Lena Meyer-Landruts viertes Album Himmel und Helium

Hallo, ich bin Lena, ich bin 18 und komme aus Hannover." Am 2. Februar 2010 waren diese Informationen fürs Fernsehpublikum von ProSieben noch nötig. Ein paar Monate später kannte ganz Deutschland die junge Frau mit den Amélie-Augen. Lena Meyer-Landrut hatte mit "Satellite" den Eurovision Song Contest in Oslo gewonnen.

 Lena: "Ich wollte es diesmal elektronischer".

Lena: "Ich wollte es diesmal elektronischer".
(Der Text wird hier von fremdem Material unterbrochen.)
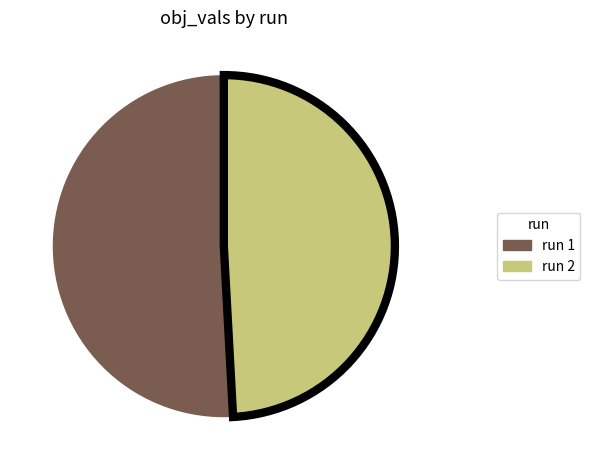

Is there a majority slice in this chart?

Yes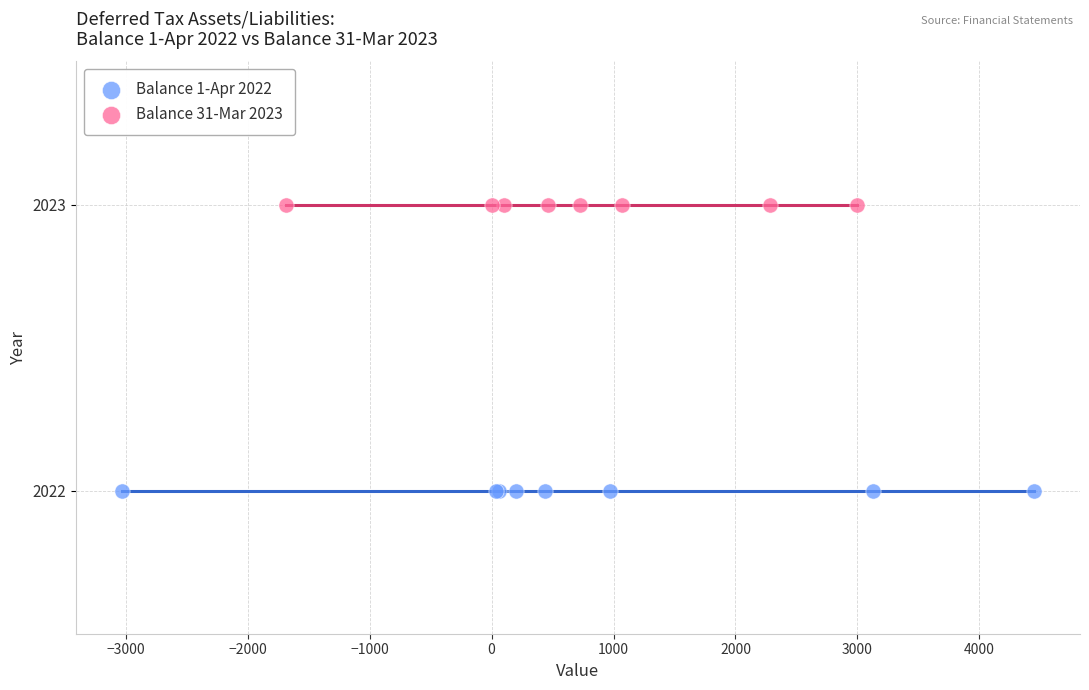

Which series reaches the minimum Y coordinate?

Balance 1-Apr 2022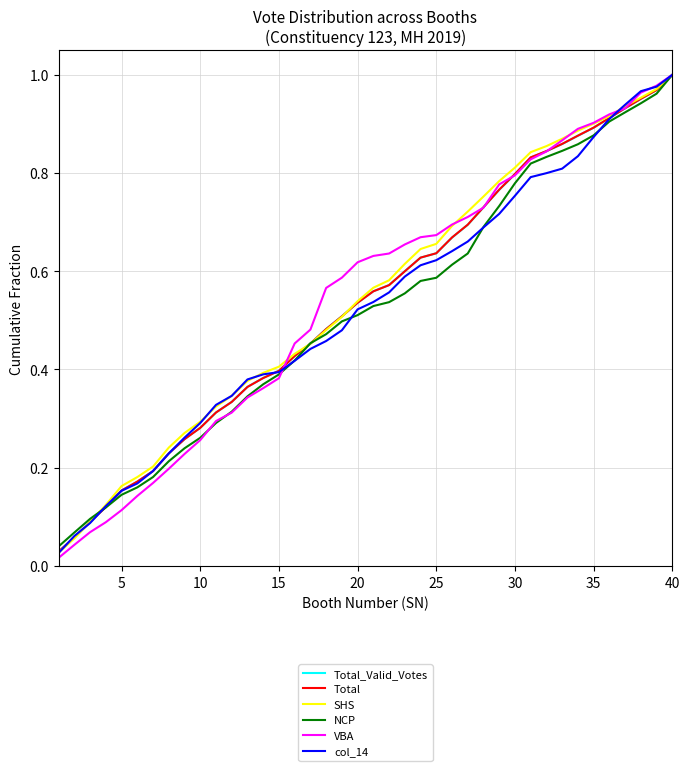

Which series has the widest spread of values?

VBA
Ihr Sieg wurde als Triumph einer lässigen, unbekümmerten Persönlichkeit über die kalte Professionalität des Pop- und Casting-Geschäfts empfunden. Die Kanzlerin übermittelte Glückwünsche, Bundespräsident Horst Köhler gab zu, mit Lena mitgefiebert zu haben.
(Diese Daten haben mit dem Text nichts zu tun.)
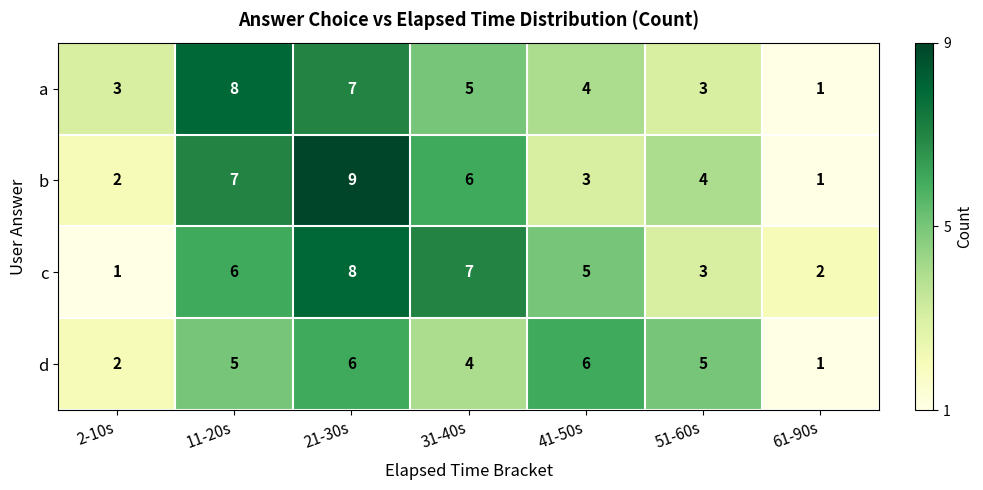

What is the smallest value displayed?

1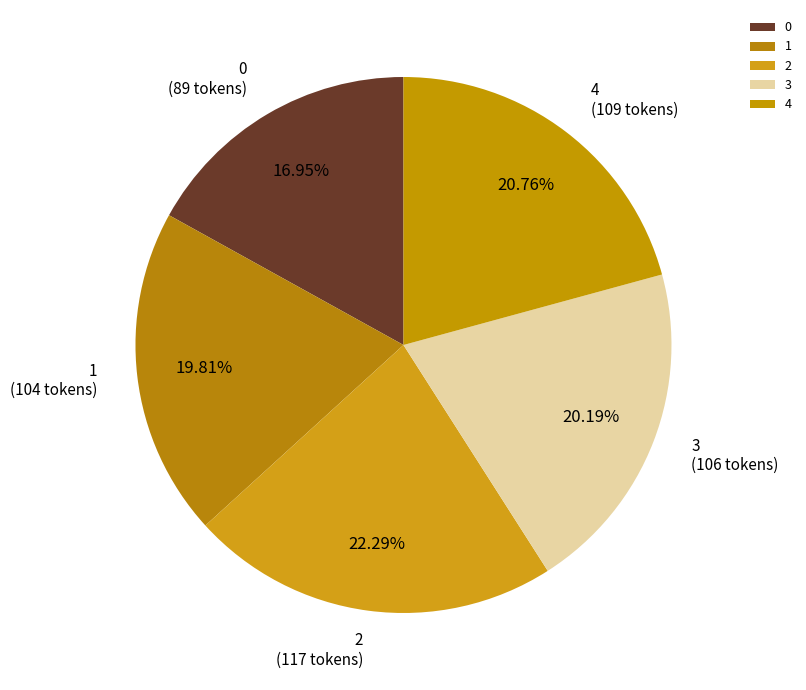

How much of the chart is everything except 1?

80.2%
Lena blieb nicht 18, veränderte sich und musste mit dem Liebesverlust vieler früherer Bewunderer fertig werden. "Was ist aus unserem Bild der lustig verstrahlten Abiturientin geworden, die sich bewegte wie eine Enkelin Joe Cockers?", fragte der "Spiegel"-Autor Thomas Tuma bereits 2011.

"Der Grat ist schmal geworden zwischen Koketterie und Affektiertheit, zwischen Selbstbewusstsein und Zickigkeit, zwischen Naivität und Nervigkeit." Mittlerweile ist die Sängerin 23 und hat ein neues Album, ihr viertes, veröffentlicht: "Crystal Sky" (Universal). Dass sie nicht mehr "everybody's darling" ist, nimmt sie gelassener als früher: "Ich fucke mich da nicht mega drüber ab." Vor einigen Jahren hat sie sich ein Zitat von Edith Piaf auf den Knöchel tätowieren lassen: "Je ne regrette rien." Sie bereut nichts und würde auch hinnehmen, wenn das neue Album floppen sollte.
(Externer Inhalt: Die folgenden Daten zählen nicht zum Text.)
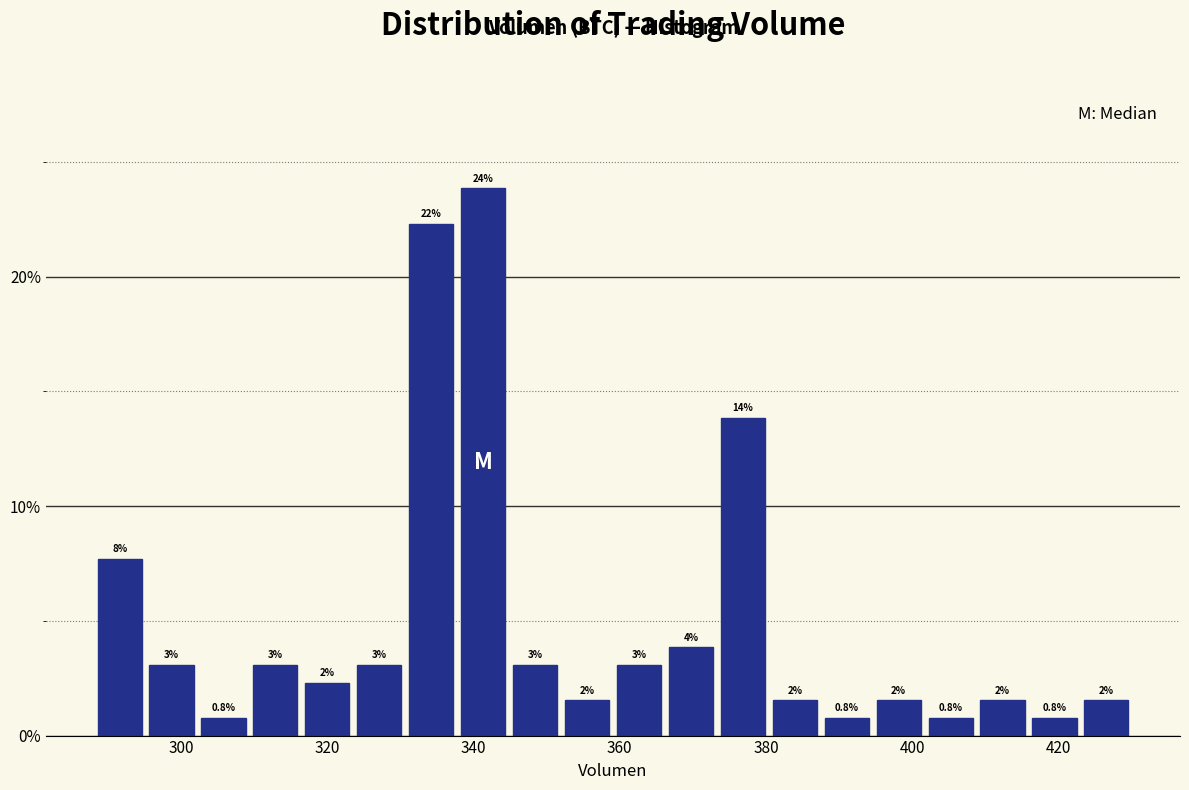

Read against the x-axis, roughly where is the centre of the tallest bar?

342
14 Songs hat Lena mit namhaften Produzenten und Songschreibern wie Jonny Coffer und Kat Vinter aufgenommen. Zugespitzt ausgedrückt: Sie hat einen Song 14 Mal eingespielt, von "The Girl" bis "Home" klingt alles verwechselbar. Der Sound ist ein Amalgam aus elektronischen, basslastigen, experimentellen und tanzbaren Versatzstücken. Über den Clubsounds, Dubstep-Elementen und computergenerierten Retroeffekten liegt eine Stimme wie auf Helium. Viele Songs, sagt Lena, kommen "aus meiner Seele heraus und entsprechen dem, was ich gerade fühle". Warum klingt "Crystal Sky" dann nur so seelenlos, kalkuliert und künstlich? Auf ein Stück wie "Taken By A Stranger" (2011) wartet man vergeblich. Von Gefahr war in dem melodielosen, aus elektronischen Klangbausteinen raffiniert konstruierten Song die Rede - und von Verführung.

Das Lied von Stefan Raab und Reinhard Schaub erzählte eine spannende, anspielungsreiche Geschichte. Lenas "Crystal Sky" ist leer und ohne Leben.

Lena: Crystal Sky. Universal. Am Dienstag, 27. Oktober, tritt Lena im Kölner Gloria auf.